One of the principles in the Agile Manifesto is: “Agile processes promote sustainable development.” The only way we’ve found to keep a sustainable, constant pace in development is by setting aside a portion of every team’s velocity for technical debt. Budgeting for your technical debt prevents the interest rate from adding to the principal, which helps to avoid needing major maintenance interventions.
But what exactly is the interest rate on this debt? How much of our velocity should we dedicate to keeping it under control? In the DevOps Handbook, Gene Kim suggests that a good starting point is devoting 20% of engineering time to pay down technical debt:
Technical debt isn’t a bad thing — iterative development wouldn’t be possible without it. But teams do need to plan how to pay down their debts. There’s no math that proves that 20% is the right amount of energy to devote to tech debt, but it’s a good number because it equates to about one day per week or about one week per month, which is a good place to start.

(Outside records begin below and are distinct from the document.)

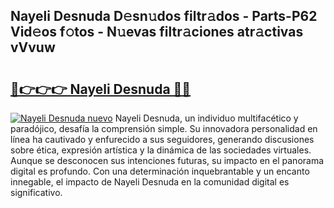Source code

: ## Nayeli Desnuda D𝚎sn𝚞dos filtr𝚊dos - Parts-P62 Vid𝚎os f𝚘tos - N𝚞evas filtr𝚊ciones atr𝚊ctivas vVvuw

# <h2><a href="http://mb3hfc.tromn.icu/?c=Nayeli+Desnuda">🔗👉👉👉 Nayeli Desnuda 🔗🔗</a></h2>

[![Nayeli Desnuda nuevo](https://i.imgur.com/pEAQMta.gif)](http://mb3hfc.tromn.icu/?c=Nayeli+Desnuda)
Nayeli Desnuda, un individuo multifacético y paradójico, desafía la comprensión simple. Su innovadora personalidad en línea ha cautivado y enfurecido a sus seguidores, generando discusiones sobre ética, expresión artística y la dinámica de las sociedades virtuales. Aunque se desconocen sus intenciones futuras, su impacto en el panorama digital es profundo. Con una determinación inquebrantable y un encanto innegable, el impacto de Nayeli Desnuda en la comunidad digital es significativo.
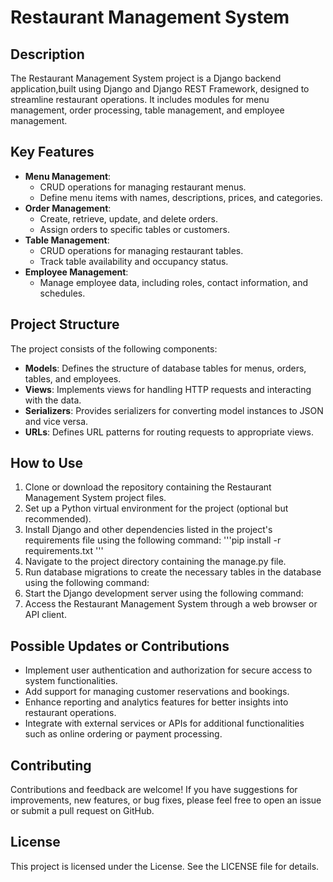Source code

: # Restaurant Management System

## Description

The Restaurant Management System project is a Django backend application,built using Django and Django REST Framework, designed to streamline restaurant operations. It includes modules for menu management, order processing, table management, and employee management.

## Key Features

- **Menu Management**:
  - CRUD operations for managing restaurant menus.
  - Define menu items with names, descriptions, prices, and categories.
- **Order Management**:
  - Create, retrieve, update, and delete orders.
  - Assign orders to specific tables or customers.
- **Table Management**:
  - CRUD operations for managing restaurant tables.
  - Track table availability and occupancy status.
- **Employee Management**:
  - Manage employee data, including roles, contact information, and schedules.

## Project Structure

The project consists of the following components:
- **Models**: Defines the structure of database tables for menus, orders, tables, and employees.
- **Views**: Implements views for handling HTTP requests and interacting with the data.
- **Serializers**: Provides serializers for converting model instances to JSON and vice versa.
- **URLs**: Defines URL patterns for routing requests to appropriate views.

## How to Use

1. Clone or download the repository containing the Restaurant Management System project files.
2. Set up a Python virtual environment for the project (optional but recommended).
3. Install Django and other dependencies listed in the project's requirements file using the following command:
   '''pip install -r requirements.txt
   '''
4. Navigate to the project directory containing the manage.py file.
5. Run database migrations to create the necessary tables in the database using the following command:
6. Start the Django development server using the following command:
7. Access the Restaurant Management System through a web browser or API client.

## Possible Updates or Contributions

- Implement user authentication and authorization for secure access to system functionalities.
- Add support for managing customer reservations and bookings.
- Enhance reporting and analytics features for better insights into restaurant operations.
- Integrate with external services or APIs for additional functionalities such as online ordering or payment processing.

## Contributing

Contributions and feedback are welcome! If you have suggestions for improvements, new features, or bug fixes, please feel free to open an issue or submit a pull request on GitHub.

## License

This project is licensed under the  License. See the LICENSE file for details.


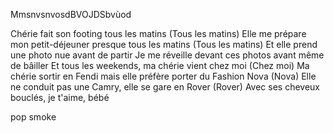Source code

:MmsnvsnvosdBVOJDSbvùod

Chérie fait son footing tous les matins (Tous les matins)
Elle me prépare mon petit-déjeuner presque tous les matins (Tous les matins)
Et elle prend une photo nue avant de partir
Je me réveille devant ces photos avant même de bâiller
Et tous les weekends, ma chérie vient chez moi (Chez moi)
Ma chérie sortir en Fendi mais elle préfère porter du Fashion Nova (Nova)
Elle ne conduit pas une Camry, elle se gare en Rover (Rover)
Avec ses cheveux bouclés, je t'aime, bébé


pop smoke 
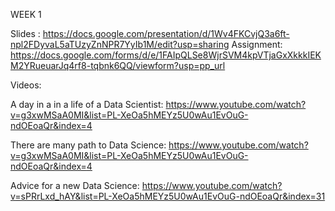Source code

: 
WEEK 1

Slides : https://docs.google.com/presentation/d/1Wv4FKCvjQ3a6ft-npl2FDyvaL5aTUzyZnNPR7YyIb1M/edit?usp=sharing
Assignment: https://docs.google.com/forms/d/e/1FAIpQLSe8WjrSVM4kpVTjaGxXkkkIEKM2YRueuarJq4rf8-tqbnk6QQ/viewform?usp=pp_url

Videos:

A day in a in a life of a Data Scientist: https://www.youtube.com/watch?v=g3xwMSaA0MI&list=PL-XeOa5hMEYz5U0wAu1EvOuG-ndOEoaQr&index=4

There are many path to Data Science: https://www.youtube.com/watch?v=g3xwMSaA0MI&list=PL-XeOa5hMEYz5U0wAu1EvOuG-ndOEoaQr&index=4

Advice for a new Data Science: https://www.youtube.com/watch?v=sPRrLxd_hAY&list=PL-XeOa5hMEYz5U0wAu1EvOuG-ndOEoaQr&index=31
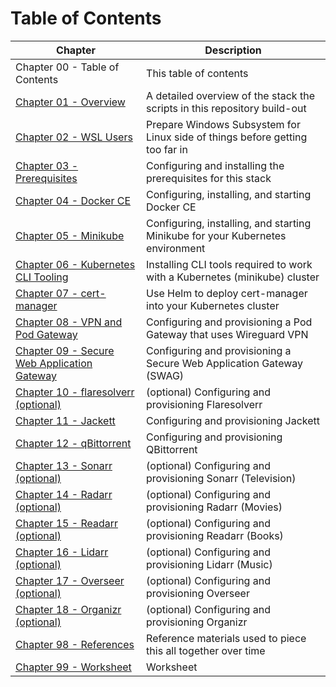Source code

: # Table of Contents

| Chapter                                                                             | Description                                                                    |
|-------------------------------------------------------------------------------------|--------------------------------------------------------------------------------|
| Chapter 00 - Table of Contents                                                      | This table of contents                                                         |
| [Chapter 01 - Overview](01-overview.md)                                             | A detailed overview of the stack the scripts in this repository build-out      |
| [Chapter 02 - WSL Users](02-wsl-users.md)                                           | Prepare Windows Subsystem for Linux side of things before getting too far in   |
| [Chapter 03 - Prerequisites](03-prerequisites.md)                                   | Configuring and installing the prerequisites for this stack                    |
| [Chapter 04 - Docker CE](04-docker-ce.md)                                           | Configuring, installing, and starting Docker CE                                |
| [Chapter 05 - Minikube](04-minikube.md)                                             | Configuring, installing, and starting Minikube for your Kubernetes environment |
| [Chapter 06 - Kubernetes CLI Tooling](05-k8s-cli-tooling.md)                        | Installing CLI tools required to work with a Kubernetes (minikube) cluster     |
| [Chapter 07 - cert-manager](06-cert-manager.md)                                     | Use Helm to deploy cert-manager into your Kubernetes cluster                   |
| [Chapter 08 - VPN and Pod Gateway](07-vpn-and-pod-gateway.md)                       | Configuring and provisioning a Pod Gateway that uses Wireguard VPN             |
| [Chapter 09 - Secure Web Application Gateway](08-secure-web-application-gateway.md) | Configuring and provisioning a Secure Web Application Gateway (SWAG)           |
| [Chapter 10 - flaresolverr (optional)](09-flaresolverr.md)                          | (optional) Configuring and provisioning Flaresolverr                           |
| [Chapter 11 - Jackett](10-jackett.md)                                               | Configuring and provisioning Jackett                                           |
| [Chapter 12 - qBittorrent](11-qbittorrent.md)                                       | Configuring and provisioning QBittorrent                                       |
| [Chapter 13 - Sonarr (optional)](12-sonarr.md)                                      | (optional) Configuring and provisioning Sonarr (Television)                    |
| [Chapter 14 - Radarr (optional)](13-radarr.md)                                      | (optional) Configuring and provisioning Radarr (Movies)                        |
| [Chapter 15 - Readarr (optional)](14-readarr.md)                                    | (optional) Configuring and provisioning Readarr (Books)                        |
| [Chapter 16 - Lidarr (optional)](15-lidarr.md)                                      | (optional) Configuring and provisioning Lidarr (Music)                         |
| [Chapter 17 - Overseer (optional)](16-overseer.md)                                  | (optional) Configuring and provisioning Overseer                               |
| [Chapter 18 - Organizr (optional)](17-organizr.md)                                  | (optional) Configuring and provisioning Organizr                               |
| [Chapter 98 - References](98-references.md)                                         | Reference materials used to piece this all together over time                  |
| [Chapter 99 - Worksheet](99-worksheet.md)                                           | Worksheet                                                                      |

At Ad Hoc, the exact amount of velocity our teams spend on addressing tech debt in any given sprint may be higher or lower than the 20% that Gene Kim recommends, but what matters is that each team explicitly sets aside the capacity for it. When teams focus only on adding new features, they’re falling behind on their tech debt interest payments, and that debt will catch up with them sooner or later.

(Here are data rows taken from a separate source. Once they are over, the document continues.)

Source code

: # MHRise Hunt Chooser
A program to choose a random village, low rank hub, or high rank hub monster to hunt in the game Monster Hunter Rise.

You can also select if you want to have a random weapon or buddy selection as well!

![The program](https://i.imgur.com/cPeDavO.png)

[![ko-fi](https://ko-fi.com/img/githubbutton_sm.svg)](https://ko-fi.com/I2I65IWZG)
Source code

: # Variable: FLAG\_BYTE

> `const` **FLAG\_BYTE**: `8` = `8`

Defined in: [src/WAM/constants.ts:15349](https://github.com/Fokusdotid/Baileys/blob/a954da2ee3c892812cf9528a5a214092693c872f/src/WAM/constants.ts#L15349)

The level of effort spent on tech debt doesn’t have to remain constant, either. Another of the principles in the Agile Manifesto is that “At regular intervals, the team reflects on how to become more effective, then tunes and adjusts its behavior accordingly.” This means that the team should decide together how much of their work should be reserved for managing technical debt.
Technical debt in government
The fact that tech debt continues to accumulate interest on products that aren’t actively being developed is a particularly acute problem in government. Government acquisitions and procurement processes often treat service delivery as a project rather than as a product.
Project management is perfect when a large effort over a specific timeframe is required, followed by an indefinite period of ongoing maintenance. The construction of a new building or the purchase of a new fleet of vehicles might fit this pattern, but web applications do not. They must be continuously delivered and iteratively improved using stakeholder feedback — the product management approach.
Unmaintained applications, APIs, and websites keep accumulating more and more interest on their technical debt, until they eventually become unusable. By instead treating digital services like other public services, as ongoing efforts that are never complete, the government can deliver experiences on the same level as the best commercial software products.
At Ad Hoc, we pride ourselves on bringing the modern skills necessary to help agencies transform their public services into digital services with agile development teams and a product management mindset. By regularly addressing existing technical debt as part of the product life cycle, and by having a sustainable plan to service that debt going forward, we enable the kind of digital transformation that will benefit everyone who uses government services.